The "free time" advantage provided by the Panther logistical network was only possible from the deep commitment that Panthers (at least the bulk of those discussed in the book) have to the Party - which again I think comes back to the physical infrastructure and time spent together working toward a shared cause. The resultant trust and bonds, I suspect, end up mattering more in determining commitment than ideology (analogous to unit cohesion among soldiers). Eating and sleeping in a shared revolutionary space may build strong bonds, but it's not for everyone, and requires a baseline commitment level far above that of a group built around online interaction. Any group using this approach needs to ensure that they have a comprehensive recruiting plan, including (if not especially) a way to both draw in, and find useful work for, those who are not (yet, or ever) willing or able to commit at that level.

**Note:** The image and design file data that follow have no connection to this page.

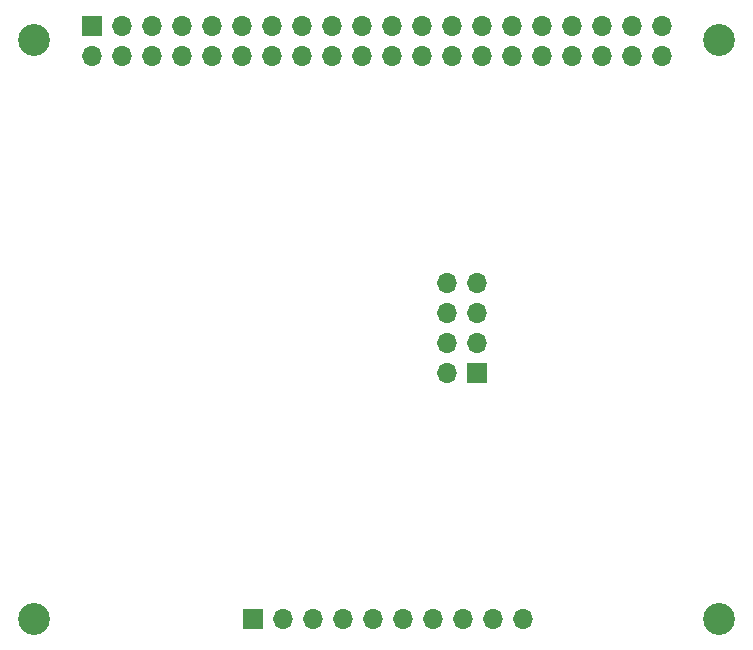
<source format=gbs>
G04 #@! TF.GenerationSoftware,KiCad,Pcbnew,7.0.9*
G04 #@! TF.CreationDate,2023-11-08T23:19:24+02:00*
G04 #@! TF.ProjectId,CubeSAT,43756265-5341-4542-9e6b-696361645f70,rev?*
G04 #@! TF.SameCoordinates,Original*
G04 #@! TF.FileFunction,Soldermask,Bot*
G04 #@! TF.FilePolarity,Negative*
%FSLAX46Y46*%
G04 Gerber Fmt 4.6, Leading zero omitted, Abs format (unit mm)*
G04 Created by KiCad (PCBNEW 7.0.9) date 2023-11-08 23:19:24*
%MOMM*%
%LPD*%
G01*
G04 APERTURE LIST*
%ADD10R,1.700000X1.700000*%
%ADD11O,1.700000X1.700000*%
%ADD12C,2.700000*%
G04 APERTURE END LIST*
D10*
X202075000Y-112500000D03*
D11*
X204615000Y-112500000D03*
X207155000Y-112500000D03*
X209695000Y-112500000D03*
X212235000Y-112500000D03*
X214775000Y-112500000D03*
X217315000Y-112500000D03*
X219855000Y-112500000D03*
X222395000Y-112500000D03*
X224935000Y-112500000D03*
D12*
X183500000Y-63500000D03*
X183500000Y-112500000D03*
X241500000Y-112500000D03*
X241500000Y-63500000D03*
D10*
X220990000Y-91710000D03*
D11*
X218450000Y-91710000D03*
X220990000Y-89170000D03*
X218450000Y-89170000D03*
X220990000Y-86630000D03*
X218450000Y-86630000D03*
X220990000Y-84090000D03*
X218450000Y-84090000D03*
D10*
X188380000Y-62310000D03*
D11*
X188380000Y-64850000D03*
X190920000Y-62310000D03*
X190920000Y-64850000D03*
X193460000Y-62310000D03*
X193460000Y-64850000D03*
X196000000Y-62310000D03*
X196000000Y-64850000D03*
X198540000Y-62310000D03*
X198540000Y-64850000D03*
X201080000Y-62310000D03*
X201080000Y-64850000D03*
X203620000Y-62310000D03*
X203620000Y-64850000D03*
X206160000Y-62310000D03*
X206160000Y-64850000D03*
X208700000Y-62310000D03*
X208700000Y-64850000D03*
X211240000Y-62310000D03*
X211240000Y-64850000D03*
X213780000Y-62310000D03*
X213780000Y-64850000D03*
X216320000Y-62310000D03*
X216320000Y-64850000D03*
X218860000Y-62310000D03*
X218860000Y-64850000D03*
X221400000Y-62310000D03*
X221400000Y-64850000D03*
X223940000Y-62310000D03*
X223940000Y-64850000D03*
X226480000Y-62310000D03*
X226480000Y-64850000D03*
X229020000Y-62310000D03*
X229020000Y-64850000D03*
X231560000Y-62310000D03*
X231560000Y-64850000D03*
X234100000Y-62310000D03*
X234100000Y-64850000D03*
X236640000Y-62310000D03*
X236640000Y-64850000D03*
M02*

</source>
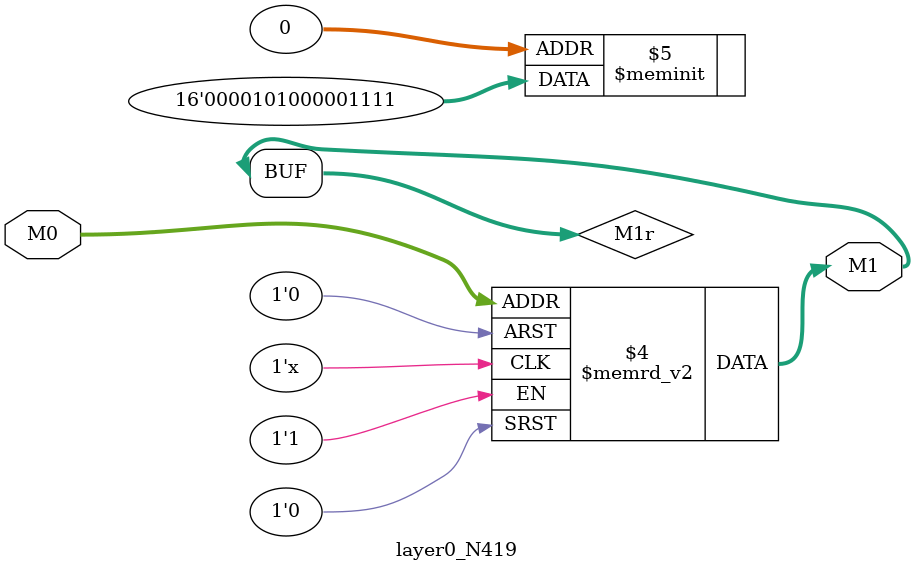
<source format=v>
module layer0_N419 ( input [2:0] M0, output [1:0] M1 );

	(*rom_style = "distributed" *) reg [1:0] M1r;
	assign M1 = M1r;
	always @ (M0) begin
		case (M0)
			3'b000: M1r = 2'b11;
			3'b100: M1r = 2'b10;
			3'b010: M1r = 2'b00;
			3'b110: M1r = 2'b00;
			3'b001: M1r = 2'b11;
			3'b101: M1r = 2'b10;
			3'b011: M1r = 2'b00;
			3'b111: M1r = 2'b00;

		endcase
	end
endmodule

</source>
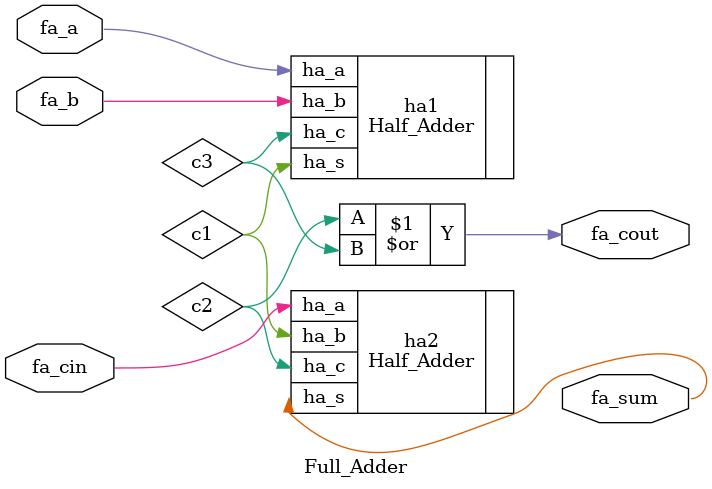
<source format=v>
`timescale 1ns / 1ns

module Full_Adder (
input fa_a,
input fa_b,
input fa_cin,
output fa_sum,
output fa_cout
);


wire c1,c2,c3;


Half_Adder ha1(
.ha_a(fa_a),
.ha_b(fa_b),
.ha_c(c3),
.ha_s(c1)
);


Half_Adder ha2(
.ha_a(fa_cin),
.ha_b(c1),
.ha_c(c2),
.ha_s(fa_sum)
);


assign fa_cout = c2|c3;



endmodule

</source>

I was struck by the amount of popular support involved in the Panthers' organizing. They sent trucks with loudspeakers through the streets, handed out posters and flyers, sold papers, and specifically tasked members with going out and talking to people to drum up support. I don't see many parallels in today's left - that I've experienced - in trying to build support among a mass base. Perhaps I've been in the wrong places or at the wrong times, but most groups I know of in the US are fairly insular and have given up on convincing what amounts to "people on the street," focusing instead on growing through individuals' social networks and pools of already-sympathetic people.

This mass support truly showed itself - several times in the book, Aaron was trying to evade the police or other opponents when someone proactively came out of their home and brought him inside to hide there.

The programs initiated by the Panthers are also wildly ambitious by today's standards for a single explicitly-leftist organization:

  • Breakfast program for children
  • Buses to bring visitors to and from prisons
  • Arranging for bands to play in prisons
  • A free clinic, including the "well baby" program that handed out supplies, arranged rides, and conducted outreach
  • Providing food, shoes, and clothes to the community
  • Ambulance services
  • Pest control
  • The "Liberation School" summer program for children
  • Screening for sickle cell anemia, both at free clinics and by visiting prisons for mass screening events

On top of this, the Panthers themselves were doing regular political education, target practice, outreach work selling papers and putting up flyers, and keeping watch (including staffing a phone the neighborhood could use to call for help with problems). This was, of course, on top of other assorted logistical work to keep the Party running. One of the key things I took away from the book is just how much this all is. It's impressive, inspiring, and intimidating all at once.

A model that I noticed and have filed away in my mind is that frequently Panther programs (the breakfast program in particular) went through several stages:

  1. Someone in the party starts a program (either a new concept, or an existing program in a new location).
  2. They recruit others to the program, managing and growing it as it matures.
  3. The recruited group slowly shifts toward "local" people, who may or may not be members of the party.
  4. Eventually, the central party organization only provides logistics, with the day-to-day management and operations handled entirely by local recruits, freeing party staff to start the cycle over again.

The Panthers had an excellent understanding of power:

Power is the ability to define a phenomenon and make that phenomenon act in a desired manner.

Aaron notes in the book that when the party was presented with a hardship or problem by the community, they explicitly pursued a strategy of "transforming [the] problem into a solution we created and controlled."

This concept also dovetailed with a lot of thinking I've been doing about territorial vs. functional sovereignty - though the Party didn't control territory per se, they still had a great deal of functional sovereignty in meeting the public's needs and garnering support. I'll be doing a deeper analysis here - but that's best left for another day.